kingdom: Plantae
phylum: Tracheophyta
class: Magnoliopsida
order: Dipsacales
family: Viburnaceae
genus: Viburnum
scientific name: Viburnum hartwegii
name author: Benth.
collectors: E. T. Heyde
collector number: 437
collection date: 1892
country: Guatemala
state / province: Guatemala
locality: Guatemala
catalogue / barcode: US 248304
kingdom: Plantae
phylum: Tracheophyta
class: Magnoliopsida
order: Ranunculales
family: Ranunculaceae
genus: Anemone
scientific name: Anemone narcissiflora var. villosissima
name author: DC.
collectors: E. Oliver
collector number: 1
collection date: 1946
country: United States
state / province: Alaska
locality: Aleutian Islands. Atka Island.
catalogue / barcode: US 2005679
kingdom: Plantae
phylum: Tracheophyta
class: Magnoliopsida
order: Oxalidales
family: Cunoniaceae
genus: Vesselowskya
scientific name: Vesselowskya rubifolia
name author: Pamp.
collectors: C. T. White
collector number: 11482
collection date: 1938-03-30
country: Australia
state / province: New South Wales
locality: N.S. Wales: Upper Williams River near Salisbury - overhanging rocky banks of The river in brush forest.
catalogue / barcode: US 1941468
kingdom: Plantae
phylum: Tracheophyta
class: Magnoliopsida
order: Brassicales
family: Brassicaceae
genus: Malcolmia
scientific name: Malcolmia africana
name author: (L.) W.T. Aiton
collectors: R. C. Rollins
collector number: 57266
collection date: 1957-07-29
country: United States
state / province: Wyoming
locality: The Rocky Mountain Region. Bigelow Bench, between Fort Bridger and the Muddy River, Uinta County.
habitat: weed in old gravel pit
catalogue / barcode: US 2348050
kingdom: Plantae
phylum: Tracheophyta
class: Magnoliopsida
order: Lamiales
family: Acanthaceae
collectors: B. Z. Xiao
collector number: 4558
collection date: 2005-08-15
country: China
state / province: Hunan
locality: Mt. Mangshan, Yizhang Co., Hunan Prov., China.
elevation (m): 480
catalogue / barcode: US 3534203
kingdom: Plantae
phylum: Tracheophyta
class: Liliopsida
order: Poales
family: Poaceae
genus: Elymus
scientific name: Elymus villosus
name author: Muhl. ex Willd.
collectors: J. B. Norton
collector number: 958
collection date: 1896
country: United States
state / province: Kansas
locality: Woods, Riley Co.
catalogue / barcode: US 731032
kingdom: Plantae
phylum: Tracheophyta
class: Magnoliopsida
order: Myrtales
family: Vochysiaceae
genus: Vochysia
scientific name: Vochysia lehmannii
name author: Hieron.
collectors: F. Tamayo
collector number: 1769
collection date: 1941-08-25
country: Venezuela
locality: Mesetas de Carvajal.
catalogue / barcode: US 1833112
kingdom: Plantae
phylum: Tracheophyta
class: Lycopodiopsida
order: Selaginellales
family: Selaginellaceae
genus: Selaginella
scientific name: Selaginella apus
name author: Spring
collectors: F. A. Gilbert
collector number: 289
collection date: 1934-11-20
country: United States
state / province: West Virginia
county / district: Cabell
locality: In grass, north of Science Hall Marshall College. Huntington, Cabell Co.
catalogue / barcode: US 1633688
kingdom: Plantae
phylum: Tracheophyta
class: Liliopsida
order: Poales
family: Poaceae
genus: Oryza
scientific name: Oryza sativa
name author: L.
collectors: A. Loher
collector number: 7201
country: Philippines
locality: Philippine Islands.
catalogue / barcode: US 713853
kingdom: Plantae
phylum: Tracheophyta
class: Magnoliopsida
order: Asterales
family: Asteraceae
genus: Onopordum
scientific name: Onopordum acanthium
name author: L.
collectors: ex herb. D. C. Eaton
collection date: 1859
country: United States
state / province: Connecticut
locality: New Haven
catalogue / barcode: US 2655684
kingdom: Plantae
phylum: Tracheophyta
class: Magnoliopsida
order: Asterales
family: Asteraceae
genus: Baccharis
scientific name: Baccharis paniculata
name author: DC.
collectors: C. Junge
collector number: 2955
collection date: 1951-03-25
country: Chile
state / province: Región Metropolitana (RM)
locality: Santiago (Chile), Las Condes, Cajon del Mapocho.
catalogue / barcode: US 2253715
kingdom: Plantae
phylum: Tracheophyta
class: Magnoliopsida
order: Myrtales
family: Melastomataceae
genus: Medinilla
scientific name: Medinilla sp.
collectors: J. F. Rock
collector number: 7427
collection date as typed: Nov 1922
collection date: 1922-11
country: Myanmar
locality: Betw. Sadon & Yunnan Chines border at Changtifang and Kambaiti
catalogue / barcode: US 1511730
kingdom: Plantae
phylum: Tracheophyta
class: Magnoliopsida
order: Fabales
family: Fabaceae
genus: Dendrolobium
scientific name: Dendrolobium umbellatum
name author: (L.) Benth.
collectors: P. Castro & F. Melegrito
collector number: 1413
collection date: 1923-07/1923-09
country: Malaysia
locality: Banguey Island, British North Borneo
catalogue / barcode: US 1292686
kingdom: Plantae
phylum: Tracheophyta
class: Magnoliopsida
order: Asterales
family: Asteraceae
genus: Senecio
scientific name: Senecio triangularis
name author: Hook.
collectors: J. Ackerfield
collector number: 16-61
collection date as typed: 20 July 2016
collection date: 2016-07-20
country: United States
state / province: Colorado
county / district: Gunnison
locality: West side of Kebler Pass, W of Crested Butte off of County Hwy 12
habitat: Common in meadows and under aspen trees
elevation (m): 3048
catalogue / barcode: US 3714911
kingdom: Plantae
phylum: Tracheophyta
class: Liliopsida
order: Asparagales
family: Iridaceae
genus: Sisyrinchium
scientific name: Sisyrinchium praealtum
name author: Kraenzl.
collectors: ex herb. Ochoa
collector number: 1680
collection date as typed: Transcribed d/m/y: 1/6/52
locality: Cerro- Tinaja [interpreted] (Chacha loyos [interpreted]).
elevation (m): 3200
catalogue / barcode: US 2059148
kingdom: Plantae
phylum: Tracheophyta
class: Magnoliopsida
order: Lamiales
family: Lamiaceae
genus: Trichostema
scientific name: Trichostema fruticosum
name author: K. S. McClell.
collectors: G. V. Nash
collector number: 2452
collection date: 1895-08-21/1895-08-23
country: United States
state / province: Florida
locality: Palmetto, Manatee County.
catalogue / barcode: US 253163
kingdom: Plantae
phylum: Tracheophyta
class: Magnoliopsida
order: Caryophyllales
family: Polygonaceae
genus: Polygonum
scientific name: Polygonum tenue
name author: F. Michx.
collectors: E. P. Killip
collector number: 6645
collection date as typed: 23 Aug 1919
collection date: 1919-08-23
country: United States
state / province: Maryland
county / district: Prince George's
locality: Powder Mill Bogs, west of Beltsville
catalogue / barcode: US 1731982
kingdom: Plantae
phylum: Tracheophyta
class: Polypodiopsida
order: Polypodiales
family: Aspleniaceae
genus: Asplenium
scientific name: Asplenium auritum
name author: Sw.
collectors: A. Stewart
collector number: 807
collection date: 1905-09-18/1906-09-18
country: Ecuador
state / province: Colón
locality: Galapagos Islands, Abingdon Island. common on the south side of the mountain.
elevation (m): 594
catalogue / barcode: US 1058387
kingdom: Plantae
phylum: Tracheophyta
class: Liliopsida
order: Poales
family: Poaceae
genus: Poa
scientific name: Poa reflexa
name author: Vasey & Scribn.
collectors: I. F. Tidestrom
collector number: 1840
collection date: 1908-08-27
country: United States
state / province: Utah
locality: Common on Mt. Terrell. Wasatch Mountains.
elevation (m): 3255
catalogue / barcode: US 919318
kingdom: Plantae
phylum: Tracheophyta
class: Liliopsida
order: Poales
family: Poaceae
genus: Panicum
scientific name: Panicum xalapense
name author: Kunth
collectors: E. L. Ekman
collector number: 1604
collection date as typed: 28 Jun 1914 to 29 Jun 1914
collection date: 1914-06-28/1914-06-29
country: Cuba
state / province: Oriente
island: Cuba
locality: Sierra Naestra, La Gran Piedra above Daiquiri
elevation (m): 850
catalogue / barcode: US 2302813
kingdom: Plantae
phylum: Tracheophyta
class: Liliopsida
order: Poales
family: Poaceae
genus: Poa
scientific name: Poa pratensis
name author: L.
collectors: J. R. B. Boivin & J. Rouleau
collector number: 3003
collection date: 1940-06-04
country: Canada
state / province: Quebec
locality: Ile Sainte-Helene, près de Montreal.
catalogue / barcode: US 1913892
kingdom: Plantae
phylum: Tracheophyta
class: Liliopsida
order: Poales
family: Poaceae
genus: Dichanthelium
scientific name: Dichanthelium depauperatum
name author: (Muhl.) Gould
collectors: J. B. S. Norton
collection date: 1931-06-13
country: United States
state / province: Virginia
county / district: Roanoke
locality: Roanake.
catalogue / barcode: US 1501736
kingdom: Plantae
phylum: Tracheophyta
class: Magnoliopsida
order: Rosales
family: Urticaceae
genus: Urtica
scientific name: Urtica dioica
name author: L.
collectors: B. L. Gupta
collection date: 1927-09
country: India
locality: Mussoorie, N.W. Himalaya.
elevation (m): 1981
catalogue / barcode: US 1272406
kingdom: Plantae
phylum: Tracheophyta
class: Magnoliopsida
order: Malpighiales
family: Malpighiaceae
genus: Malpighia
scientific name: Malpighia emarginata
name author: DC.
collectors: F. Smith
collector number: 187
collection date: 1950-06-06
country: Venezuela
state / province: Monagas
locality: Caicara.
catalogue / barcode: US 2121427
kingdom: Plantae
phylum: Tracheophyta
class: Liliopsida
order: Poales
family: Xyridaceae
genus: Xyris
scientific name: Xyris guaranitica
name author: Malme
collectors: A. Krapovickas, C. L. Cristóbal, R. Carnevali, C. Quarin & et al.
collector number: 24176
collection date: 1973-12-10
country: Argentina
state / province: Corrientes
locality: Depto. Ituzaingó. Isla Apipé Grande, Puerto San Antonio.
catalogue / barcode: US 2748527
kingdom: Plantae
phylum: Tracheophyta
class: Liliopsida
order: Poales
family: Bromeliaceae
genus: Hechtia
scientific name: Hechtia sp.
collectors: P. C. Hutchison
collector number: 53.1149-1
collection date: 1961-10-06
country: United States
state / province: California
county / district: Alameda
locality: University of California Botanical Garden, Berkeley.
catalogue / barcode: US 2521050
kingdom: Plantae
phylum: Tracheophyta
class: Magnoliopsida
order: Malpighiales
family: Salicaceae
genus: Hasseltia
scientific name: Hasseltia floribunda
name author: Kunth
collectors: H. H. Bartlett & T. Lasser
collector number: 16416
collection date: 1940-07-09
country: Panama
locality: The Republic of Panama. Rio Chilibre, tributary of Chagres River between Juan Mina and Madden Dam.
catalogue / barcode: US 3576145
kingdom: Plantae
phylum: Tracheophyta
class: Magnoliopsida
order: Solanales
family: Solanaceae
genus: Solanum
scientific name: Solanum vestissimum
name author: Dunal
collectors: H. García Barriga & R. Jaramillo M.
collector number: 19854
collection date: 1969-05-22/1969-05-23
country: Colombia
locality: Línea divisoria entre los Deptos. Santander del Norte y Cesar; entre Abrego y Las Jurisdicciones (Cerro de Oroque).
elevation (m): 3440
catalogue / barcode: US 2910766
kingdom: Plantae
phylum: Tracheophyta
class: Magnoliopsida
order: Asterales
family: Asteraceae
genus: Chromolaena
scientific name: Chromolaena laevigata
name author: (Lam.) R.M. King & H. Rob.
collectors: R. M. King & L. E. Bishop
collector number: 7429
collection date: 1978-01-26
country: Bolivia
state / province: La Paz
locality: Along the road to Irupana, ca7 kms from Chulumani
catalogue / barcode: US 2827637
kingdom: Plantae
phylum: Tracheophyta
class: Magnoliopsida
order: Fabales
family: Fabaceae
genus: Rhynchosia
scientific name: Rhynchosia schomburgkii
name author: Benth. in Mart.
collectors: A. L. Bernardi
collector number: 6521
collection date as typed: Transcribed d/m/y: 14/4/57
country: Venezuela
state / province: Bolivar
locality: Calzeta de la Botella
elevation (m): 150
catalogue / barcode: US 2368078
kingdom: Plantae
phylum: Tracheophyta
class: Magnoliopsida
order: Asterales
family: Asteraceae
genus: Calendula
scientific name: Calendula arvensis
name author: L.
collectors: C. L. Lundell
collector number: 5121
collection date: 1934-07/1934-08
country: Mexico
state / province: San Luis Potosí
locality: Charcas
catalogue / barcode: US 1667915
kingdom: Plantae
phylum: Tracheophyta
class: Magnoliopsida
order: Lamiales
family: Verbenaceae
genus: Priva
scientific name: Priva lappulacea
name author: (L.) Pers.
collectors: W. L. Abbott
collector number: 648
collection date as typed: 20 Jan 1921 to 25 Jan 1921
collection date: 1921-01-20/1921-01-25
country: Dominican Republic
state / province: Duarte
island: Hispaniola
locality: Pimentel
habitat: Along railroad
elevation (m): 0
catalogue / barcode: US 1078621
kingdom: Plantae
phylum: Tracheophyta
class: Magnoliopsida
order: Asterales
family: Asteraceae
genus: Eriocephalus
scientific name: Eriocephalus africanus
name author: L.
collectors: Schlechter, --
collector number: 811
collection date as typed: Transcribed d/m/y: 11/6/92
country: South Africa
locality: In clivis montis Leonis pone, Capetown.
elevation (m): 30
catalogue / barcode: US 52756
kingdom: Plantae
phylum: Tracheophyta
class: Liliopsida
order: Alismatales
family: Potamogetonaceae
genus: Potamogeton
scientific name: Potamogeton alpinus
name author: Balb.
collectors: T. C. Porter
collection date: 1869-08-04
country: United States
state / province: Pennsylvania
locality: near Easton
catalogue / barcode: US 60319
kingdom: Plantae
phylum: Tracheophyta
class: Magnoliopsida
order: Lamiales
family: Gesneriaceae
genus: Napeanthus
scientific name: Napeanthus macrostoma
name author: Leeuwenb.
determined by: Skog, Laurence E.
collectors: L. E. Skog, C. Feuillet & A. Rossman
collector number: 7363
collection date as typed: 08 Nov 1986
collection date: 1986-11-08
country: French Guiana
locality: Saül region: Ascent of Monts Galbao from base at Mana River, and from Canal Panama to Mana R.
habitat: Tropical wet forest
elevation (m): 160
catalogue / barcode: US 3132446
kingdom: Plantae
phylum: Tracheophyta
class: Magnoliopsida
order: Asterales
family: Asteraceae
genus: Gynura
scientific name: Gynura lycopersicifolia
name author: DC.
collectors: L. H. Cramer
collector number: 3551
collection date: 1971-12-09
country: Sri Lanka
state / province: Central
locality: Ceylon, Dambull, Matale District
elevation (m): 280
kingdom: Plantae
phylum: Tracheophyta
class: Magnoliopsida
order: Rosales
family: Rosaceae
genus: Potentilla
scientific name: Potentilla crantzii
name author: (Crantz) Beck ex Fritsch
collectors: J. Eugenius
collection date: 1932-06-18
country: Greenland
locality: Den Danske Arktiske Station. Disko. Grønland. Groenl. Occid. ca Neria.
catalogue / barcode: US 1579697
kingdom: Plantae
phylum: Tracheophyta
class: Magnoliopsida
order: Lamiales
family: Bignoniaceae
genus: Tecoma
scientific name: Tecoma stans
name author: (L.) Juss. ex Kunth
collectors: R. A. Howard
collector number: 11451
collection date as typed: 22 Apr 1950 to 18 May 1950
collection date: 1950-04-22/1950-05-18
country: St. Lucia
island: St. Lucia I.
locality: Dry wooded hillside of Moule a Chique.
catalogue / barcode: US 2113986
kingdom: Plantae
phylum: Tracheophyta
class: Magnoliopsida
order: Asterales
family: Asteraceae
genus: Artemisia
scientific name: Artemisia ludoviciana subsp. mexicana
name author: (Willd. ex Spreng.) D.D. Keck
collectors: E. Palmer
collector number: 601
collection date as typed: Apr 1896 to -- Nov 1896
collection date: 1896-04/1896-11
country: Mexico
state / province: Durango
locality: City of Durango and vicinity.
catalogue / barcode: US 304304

# Problem statement
Please switch "collector number" to "collection number" in the items from the first line through the line containing "state / province: New South Wales", inclusive, and give those lines again with everything else unchanged.

# Result of the exercise
kingdom: Plantae
phylum: Tracheophyta
class: Magnoliopsida
order: Dipsacales
family: Viburnaceae
genus: Viburnum
scientific name: Viburnum hartwegii
name author: Benth.
collectors: E. T. Heyde
collection number: 437
collection date: 1892
country: Guatemala
state / province: Guatemala
locality: Guatemala
catalogue / barcode: US 248304
kingdom: Plantae
phylum: Tracheophyta
class: Magnoliopsida
order: Ranunculales
family: Ranunculaceae
genus: Anemone
scientific name: Anemone narcissiflora var. villosissima
name author: DC.
collectors: E. Oliver
collection number: 1
collection date: 1946
country: United States
state / province: Alaska
locality: Aleutian Islands. Atka Island.
catalogue / barcode: US 2005679
kingdom: Plantae
phylum: Tracheophyta
class: Magnoliopsida
order: Oxalidales
family: Cunoniaceae
genus: Vesselowskya
scientific name: Vesselowskya rubifolia
name author: Pamp.
collectors: C. T. White
collection number: 11482
collection date: 1938-03-30
country: Australia
state / province: New South Wales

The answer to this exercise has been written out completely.